**Collected data**

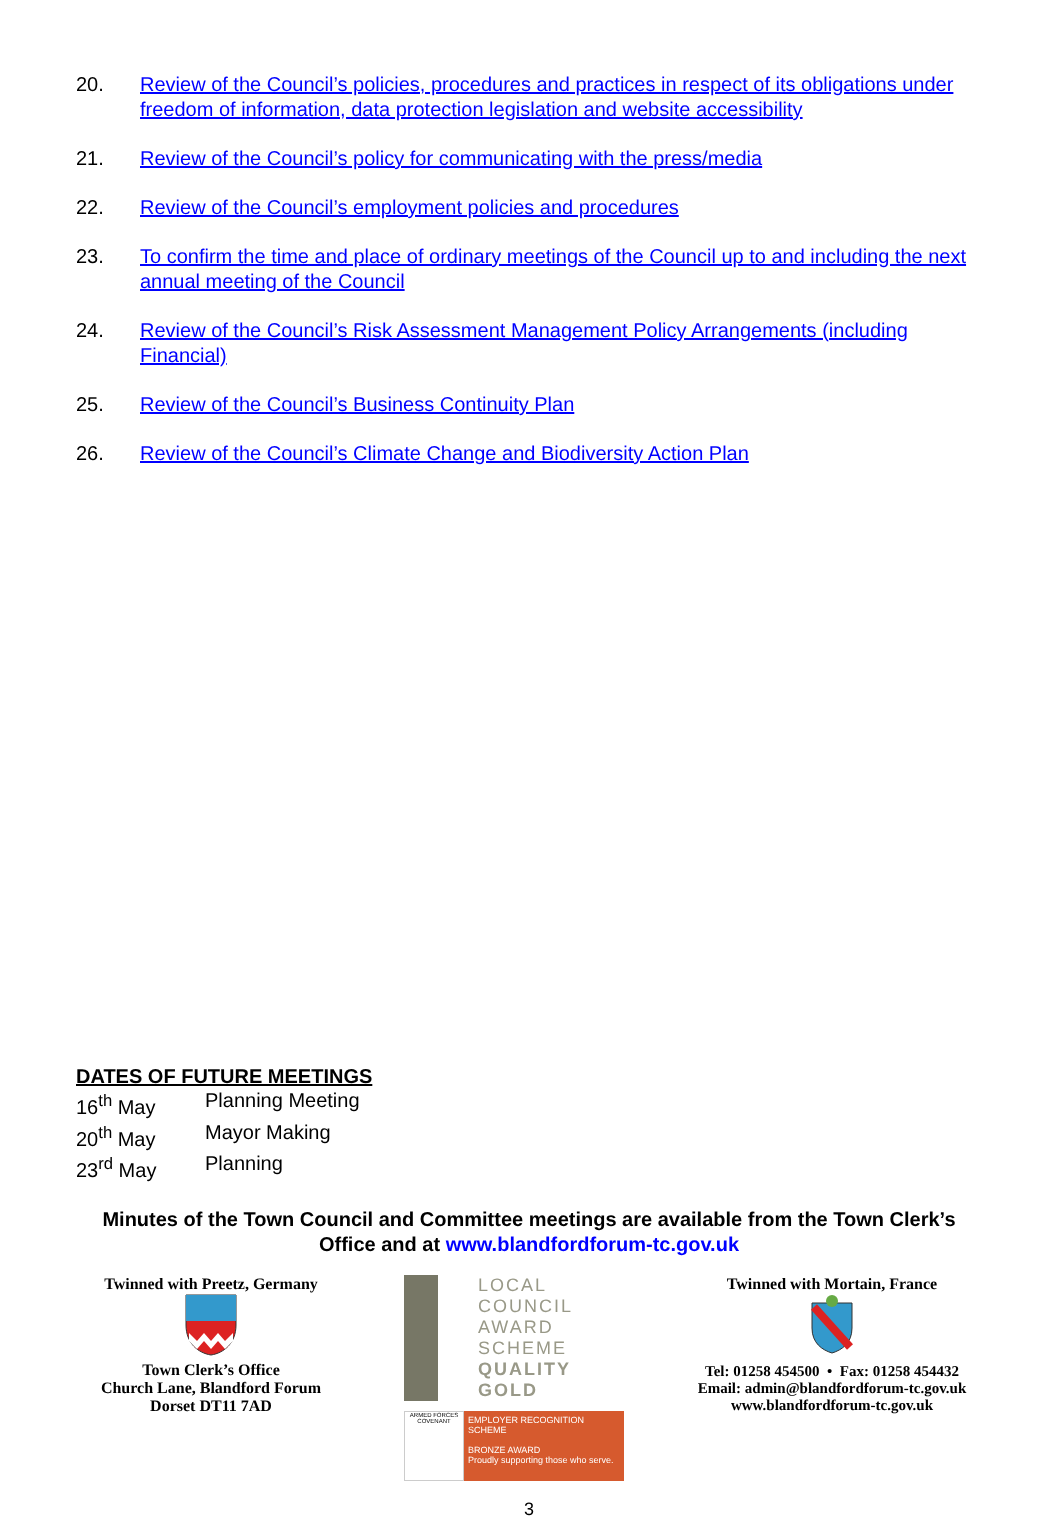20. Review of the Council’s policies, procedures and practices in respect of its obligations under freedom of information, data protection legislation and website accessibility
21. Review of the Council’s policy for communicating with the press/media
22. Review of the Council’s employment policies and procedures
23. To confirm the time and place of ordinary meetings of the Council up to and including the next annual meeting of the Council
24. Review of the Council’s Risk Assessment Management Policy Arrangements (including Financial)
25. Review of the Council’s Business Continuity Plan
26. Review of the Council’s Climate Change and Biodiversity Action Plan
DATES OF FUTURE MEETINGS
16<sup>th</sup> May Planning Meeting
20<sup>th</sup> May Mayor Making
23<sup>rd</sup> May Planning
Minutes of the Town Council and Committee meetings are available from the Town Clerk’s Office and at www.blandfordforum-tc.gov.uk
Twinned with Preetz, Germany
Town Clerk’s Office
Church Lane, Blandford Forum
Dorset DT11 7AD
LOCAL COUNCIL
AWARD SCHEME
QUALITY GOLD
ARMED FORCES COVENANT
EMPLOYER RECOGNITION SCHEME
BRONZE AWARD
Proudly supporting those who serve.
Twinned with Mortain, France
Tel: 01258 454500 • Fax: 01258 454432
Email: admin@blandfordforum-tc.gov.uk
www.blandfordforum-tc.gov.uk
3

**Exercise instructions**
Images are to be omitted; repeat the remaining data above exactly.

**Answer for the task**
20. Review of the Council’s policies, procedures and practices in respect of its obligations under freedom of information, data protection legislation and website accessibility
21. Review of the Council’s policy for communicating with the press/media
22. Review of the Council’s employment policies and procedures
23. To confirm the time and place of ordinary meetings of the Council up to and including the next annual meeting of the Council
24. Review of the Council’s Risk Assessment Management Policy Arrangements (including Financial)
25. Review of the Council’s Business Continuity Plan
26. Review of the Council’s Climate Change and Biodiversity Action Plan
DATES OF FUTURE MEETINGS
16<sup>th</sup> May Planning Meeting
20<sup>th</sup> May Mayor Making
23<sup>rd</sup> May Planning
Minutes of the Town Council and Committee meetings are available from the Town Clerk’s Office and at www.blandfordforum-tc.gov.uk
Twinned with Preetz, Germany
Town Clerk’s Office
Church Lane, Blandford Forum
Dorset DT11 7AD
LOCAL COUNCIL
AWARD SCHEME
QUALITY GOLD
ARMED FORCES COVENANT
EMPLOYER RECOGNITION SCHEME
BRONZE AWARD
Proudly supporting those who serve.
Twinned with Mortain, France
Tel: 01258 454500 • Fax: 01258 454432
Email: admin@blandfordforum-tc.gov.uk
www.blandfordforum-tc.gov.uk
3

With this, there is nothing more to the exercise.